ATHENS (Reuters) - Survivors of a migrant shipwreck off Greece in June, in which hundreds died, filed a lawsuit against the Greek authorities on Thursday, accusing them of violating their duty to protect the lives of the people on board the vessel.
The overcrowded fishing trawler said to be carrying between 400-750 people from Pakistan, Syria and Egypt sank in international waters off Greece on its way to Italy from Libya.
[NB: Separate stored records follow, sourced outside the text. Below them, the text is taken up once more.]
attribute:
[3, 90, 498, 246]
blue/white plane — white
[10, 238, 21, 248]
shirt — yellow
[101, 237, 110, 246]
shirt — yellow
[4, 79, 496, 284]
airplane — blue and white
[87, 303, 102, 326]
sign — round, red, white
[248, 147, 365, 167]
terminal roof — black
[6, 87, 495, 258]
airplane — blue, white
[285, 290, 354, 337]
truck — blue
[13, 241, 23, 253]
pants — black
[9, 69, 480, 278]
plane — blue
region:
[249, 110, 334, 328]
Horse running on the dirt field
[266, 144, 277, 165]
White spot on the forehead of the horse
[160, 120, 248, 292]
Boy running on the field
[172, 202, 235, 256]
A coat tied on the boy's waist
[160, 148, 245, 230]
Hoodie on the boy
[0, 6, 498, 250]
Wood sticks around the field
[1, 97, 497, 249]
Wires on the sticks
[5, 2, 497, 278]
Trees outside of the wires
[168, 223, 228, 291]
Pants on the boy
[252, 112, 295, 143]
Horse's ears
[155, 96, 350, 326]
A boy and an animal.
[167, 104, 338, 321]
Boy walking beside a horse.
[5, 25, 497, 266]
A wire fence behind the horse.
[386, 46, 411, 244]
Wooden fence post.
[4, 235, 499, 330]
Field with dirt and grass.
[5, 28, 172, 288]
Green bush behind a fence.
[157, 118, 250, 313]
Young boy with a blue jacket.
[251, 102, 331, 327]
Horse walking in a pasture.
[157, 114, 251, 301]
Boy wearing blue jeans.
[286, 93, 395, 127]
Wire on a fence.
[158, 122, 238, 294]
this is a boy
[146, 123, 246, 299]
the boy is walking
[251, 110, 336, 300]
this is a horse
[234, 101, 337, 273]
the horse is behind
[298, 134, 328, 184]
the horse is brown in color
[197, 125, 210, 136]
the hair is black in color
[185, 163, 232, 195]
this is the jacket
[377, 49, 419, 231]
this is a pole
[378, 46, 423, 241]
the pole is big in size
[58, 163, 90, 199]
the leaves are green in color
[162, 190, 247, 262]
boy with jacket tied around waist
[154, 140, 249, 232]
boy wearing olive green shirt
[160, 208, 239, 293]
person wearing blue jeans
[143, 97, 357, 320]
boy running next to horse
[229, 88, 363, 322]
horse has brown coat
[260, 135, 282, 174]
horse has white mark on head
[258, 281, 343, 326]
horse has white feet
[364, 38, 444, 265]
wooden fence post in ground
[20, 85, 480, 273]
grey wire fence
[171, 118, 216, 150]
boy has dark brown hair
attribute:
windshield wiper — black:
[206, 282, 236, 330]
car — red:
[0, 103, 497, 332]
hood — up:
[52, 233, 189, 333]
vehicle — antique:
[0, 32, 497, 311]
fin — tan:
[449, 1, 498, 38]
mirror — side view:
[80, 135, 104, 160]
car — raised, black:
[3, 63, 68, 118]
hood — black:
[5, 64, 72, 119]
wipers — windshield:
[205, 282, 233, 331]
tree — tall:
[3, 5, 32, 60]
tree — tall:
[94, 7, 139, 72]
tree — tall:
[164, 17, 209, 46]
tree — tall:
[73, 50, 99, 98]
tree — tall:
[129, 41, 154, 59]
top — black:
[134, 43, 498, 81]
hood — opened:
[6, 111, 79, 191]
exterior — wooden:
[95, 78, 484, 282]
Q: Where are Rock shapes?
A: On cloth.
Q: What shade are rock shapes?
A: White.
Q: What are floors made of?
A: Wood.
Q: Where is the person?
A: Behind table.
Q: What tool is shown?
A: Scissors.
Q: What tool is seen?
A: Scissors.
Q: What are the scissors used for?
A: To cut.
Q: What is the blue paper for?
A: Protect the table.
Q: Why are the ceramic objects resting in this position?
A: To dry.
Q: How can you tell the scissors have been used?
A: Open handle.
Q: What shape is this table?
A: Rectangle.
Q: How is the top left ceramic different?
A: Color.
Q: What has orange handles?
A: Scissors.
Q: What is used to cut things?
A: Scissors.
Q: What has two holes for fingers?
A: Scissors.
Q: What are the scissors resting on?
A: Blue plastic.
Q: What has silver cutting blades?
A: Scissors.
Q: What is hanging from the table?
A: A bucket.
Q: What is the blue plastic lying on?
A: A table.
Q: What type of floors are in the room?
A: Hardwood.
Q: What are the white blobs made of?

Some 104 men survived and authorities recovered only 82 bodies.
Survivors have recounted hellish conditions above and below deck, with no food or water and a disastrous attempt by the Greek coast guard to tow the vessel which capsized, according to interviews and evidence seen by Reuters.
The Greek coastguard and government have said they were monitoring the vessel for hours and no attempt was made to tow the boat which overturned when the coastguard was about 70 metres away.
A judicial investigation into the causes of the disaster is under way and could take more than a year to be completed.
On Thursday, 40 survivors filed a lawsuit complaining that "Greek authorities failed to intervene immediately and organize an appropriate operation in time to rescue those on board," a statement by the Hellenic Leage for Human Rights, one of their representatives, said.
They say the vessel was "clearly unseaworthy" and also call for "an immediate, thorough and credible investigation" into the causes of the deadliest boat disaster in the Mediterranean in recent years.
Lawyers representing families of the missing have filed a request to judicial authorities investigating the case for the boat to be retrieved.